#### Problem set:
1. Answer these questions from the passage on immigration in Europe:
(a) According to Ipsos/Mori, how many times the real number of immigrants do people in Hungary believe their country has?
(b) Around how many people live on less than $2.50 a day?
(c) What two measures made up last week's shift?
2. Reproduce the stretch of the passage on immigration in Europe from "What drives these" through "a single sentence.".

#### Text provided:
★ ★ ★ ★ ★

What drives these fears is not difficult to fathom. Throughout Europe, xenophobic and racist parties shape the agenda, preying on people’s ignorance and fear. According to Ipsos/Mori, Brits and Spaniards believe they have twice as many immigrants in their country as there actually are; in Italy, Belgium and France it’s closer to three times; in Hungary it’s eight times; in Poland, more than 30. No wonder they are freaked out. The truth is, the facts on immigration do not fit easily on a mug, whereas the politics of xenophobia can be condensed into a single sentence.
Lack of an immigration policy
Insofar as last week’s shift — a return to search and rescue missions and more funding for patrols — will save more lives in the short term, it is welcome. The European Union (EU), the foundations of which emerged from the Second World War, was rooted in the desire to prevent inhumanity ever again blighting the continent. Leaving poor people to die on its shores in the hope it will discourage more poor people from coming hardly qualifies for the social democratic ideals of its architects.
No substantial immigration policy is possible that does not engage with foreign policy, historical inequity, international trade and environmental calamity. Around three billion people live on less than $2.50 (Dh9.19) a day. The global 99 per cent did not come about by accident. It is the result of centuries of colonisation, decades of imperialism and the current corruption that has allowed a handful of people, in different ways at different times, to steal natural resources and pilfer public goods. As Winston Churchill once said of Britain: “This small island [is] dependent for our daily bread on our trade and imperial connections. Cut this away and at least a third of our population must vanish speedily from the face of the earth.”

★ ★ ★ ★ ★

#### Entries provided:
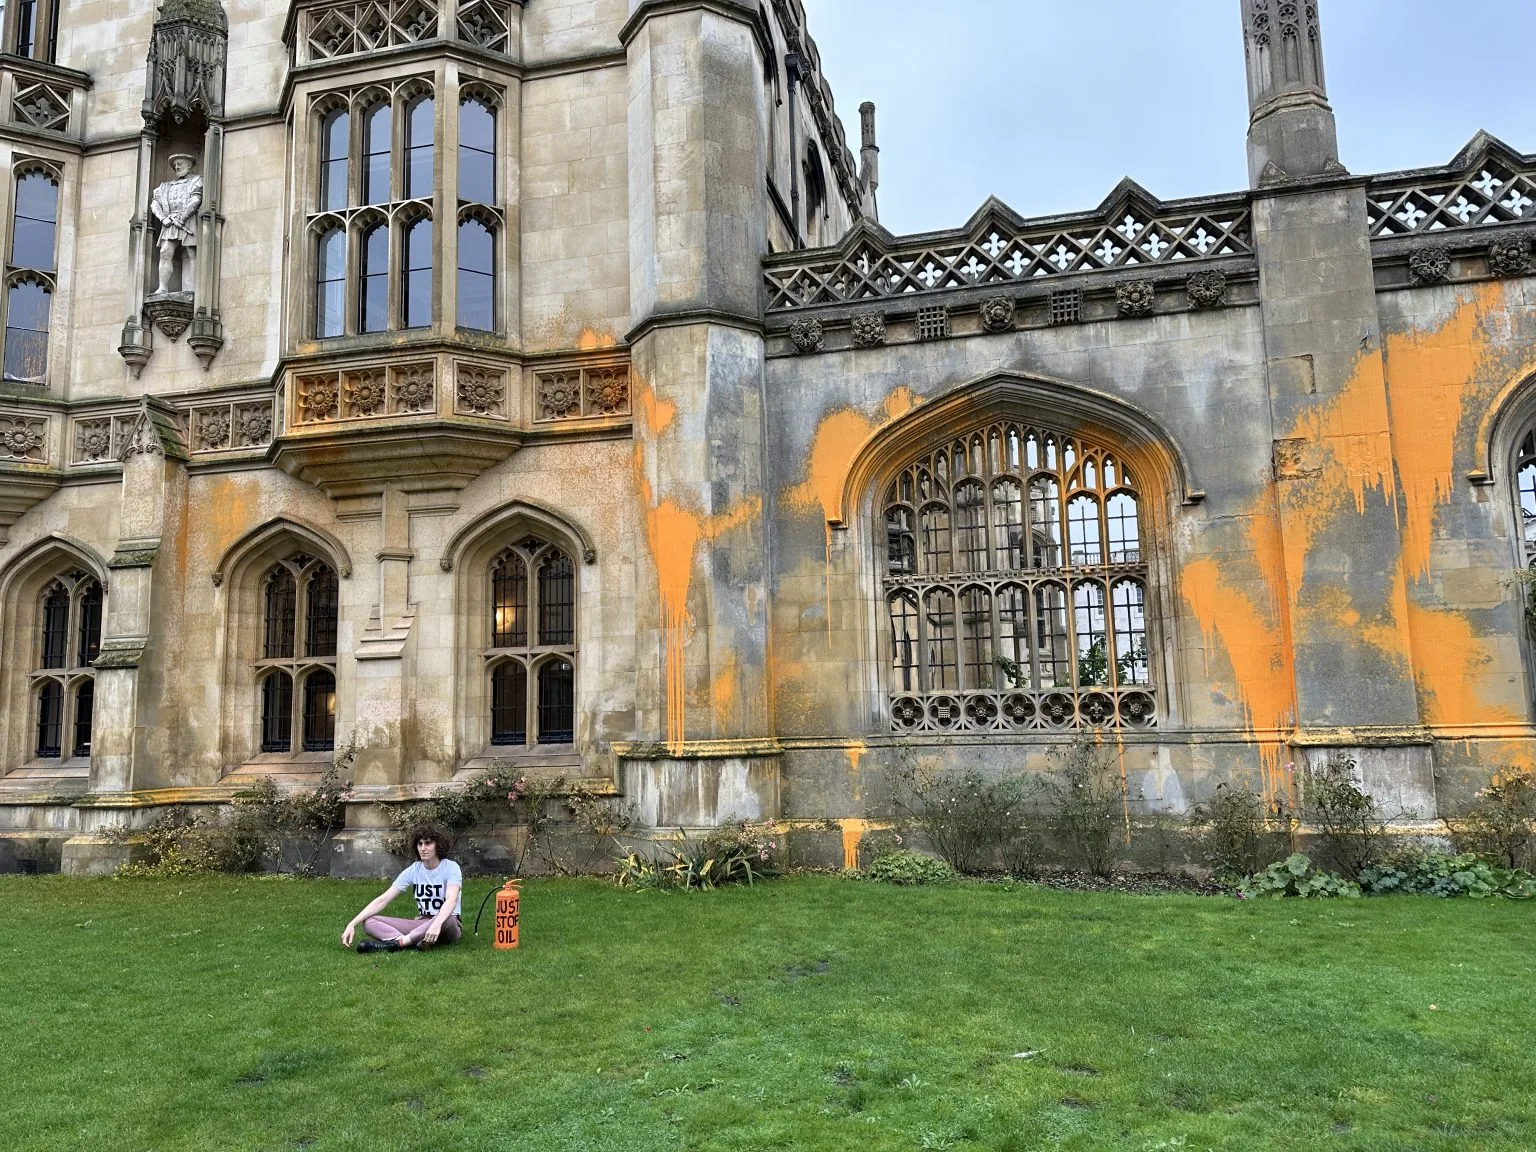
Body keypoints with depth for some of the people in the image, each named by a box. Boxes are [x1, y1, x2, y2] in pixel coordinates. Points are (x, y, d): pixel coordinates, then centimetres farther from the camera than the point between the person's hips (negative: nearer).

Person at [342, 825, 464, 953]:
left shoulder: (451, 868, -12)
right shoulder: (413, 871, 1)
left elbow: (451, 900, -31)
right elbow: (382, 900, -4)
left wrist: (437, 924, -50)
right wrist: (352, 924, -16)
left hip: (448, 924, -5)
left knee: (446, 920, -43)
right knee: (369, 922, -14)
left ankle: (395, 943, -33)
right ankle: (416, 942, -37)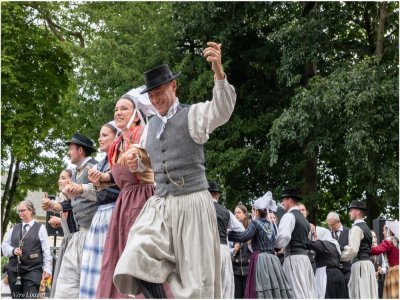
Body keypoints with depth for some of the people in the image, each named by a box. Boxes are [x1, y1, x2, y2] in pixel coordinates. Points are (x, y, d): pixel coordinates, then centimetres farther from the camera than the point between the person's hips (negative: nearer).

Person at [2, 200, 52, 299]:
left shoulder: (40, 228, 5)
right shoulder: (14, 228, 17)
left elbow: (46, 250, 0)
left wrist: (47, 269, -8)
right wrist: (13, 250, -7)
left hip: (33, 270, -4)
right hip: (14, 270, 4)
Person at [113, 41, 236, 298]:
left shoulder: (194, 115, -3)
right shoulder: (151, 126, 15)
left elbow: (222, 110, -25)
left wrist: (219, 71, -43)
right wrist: (136, 163, 7)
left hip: (192, 204, -5)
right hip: (159, 205, 5)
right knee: (135, 262, -19)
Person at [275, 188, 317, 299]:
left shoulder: (289, 215, -7)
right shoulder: (303, 218, 21)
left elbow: (284, 236, -23)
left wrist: (276, 248, -7)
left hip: (293, 258, -9)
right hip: (304, 256, 9)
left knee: (297, 292, -11)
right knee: (308, 292, 5)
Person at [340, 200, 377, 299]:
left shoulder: (356, 228, -9)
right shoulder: (365, 227, 20)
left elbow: (353, 250, -18)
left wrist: (340, 257, -4)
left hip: (360, 264, -9)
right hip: (367, 262, 9)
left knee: (361, 295, -10)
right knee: (369, 294, 5)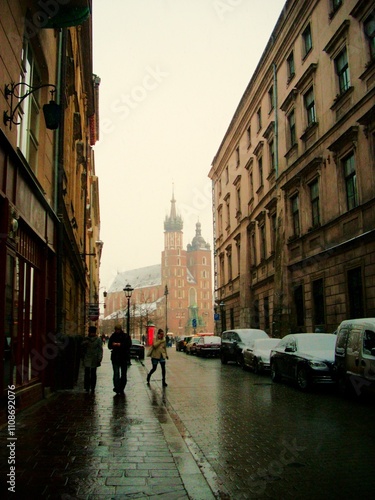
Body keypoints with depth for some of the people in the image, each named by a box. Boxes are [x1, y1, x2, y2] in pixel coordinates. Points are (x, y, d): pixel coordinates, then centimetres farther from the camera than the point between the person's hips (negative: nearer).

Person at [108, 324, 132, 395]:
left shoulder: (126, 336, 0)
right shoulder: (113, 336, 6)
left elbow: (129, 345, -14)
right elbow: (109, 346, 7)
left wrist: (120, 344, -24)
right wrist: (113, 345, -15)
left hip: (124, 357, 0)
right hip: (115, 357, 0)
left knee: (124, 374, 8)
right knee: (116, 373, -12)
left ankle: (121, 388, 19)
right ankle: (116, 388, -17)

★ ★ ★ ★ ★

#### List of solutions:
1.
(a) Eight times.
(b) Around three billion.
(c) A return to search and rescue missions and more funding for patrols.

2.
What drives these fears is not difficult to fathom. Throughout Europe, xenophobic and racist parties shape the agenda, preying on people’s ignorance and fear. According to Ipsos/Mori, Brits and Spaniards believe they have twice as many immigrants in their country as there actually are; in Italy, Belgium and France it’s closer to three times; in Hungary it’s eight times; in Poland, more than 30. No wonder they are freaked out. The truth is, the facts on immigration do not fit easily on a mug, whereas the politics of xenophobia can be condensed into a single sentence.